According to officials

When the stage collapsed at last weekend's Indiana State Fair, most people figured it was the 60-70 mile-per-hour winds that were just too strong for the stage setup to take, however, officials investigating the incident have a different idea of what may be to blame....a tarp. Or more accurately, the stage roof's center plug.
According to officials, the center plug, a section in the center of the stage which serves as a wind pressure release device on a canvas stage roof, had come loose earlier in the week in moderate wind and had to be re-attached.
Now the question is was it re-attached too securely?
According to officials, the center plug is designed to rip away to help get rid of wind pressure in the event of strong winds like that of Saturday. Unfortunately, the plug may not have worked properly and instead stayed put and acted like a sail. From Indiana's Channel 4: "Based on the videos I’ve seen it looks like the wind gust got up under the roof top," said Tim Todd, Purdue University’s Assistant Director of Technical Services and a veteran concert stage supervisor. "If you watch the video you can see the roof top billow up."

Video of the stage collapse shows the center plug flying loose a split second before the left stage skin releases immediately before the stage begins to buckle and fall.
A source tells Fox59 News that center plug is designed to come loose at wind speeds of approx. 20 miles per hour in order to relieve air pressure on the rest of the roof.

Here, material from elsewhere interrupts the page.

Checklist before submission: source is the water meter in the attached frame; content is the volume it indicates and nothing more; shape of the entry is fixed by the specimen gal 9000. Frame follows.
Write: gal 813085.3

Collapse video shows the center plug clearly holding in place until winds reached approximately 70 miles per hour even though concertgoers say the wind had been increasing in the minutes before the collapse. "We had a wind gust that came at the right angle, caught the roof top and the truss the right way and was too much for what was engineered," said Todd. "If the roof tears away instead of putting that type of loading force on it, maybe the structure doesn’t come down and the worst thing we have is a 40 x 80 feet of tarp flying through the fairgrounds causing trouble."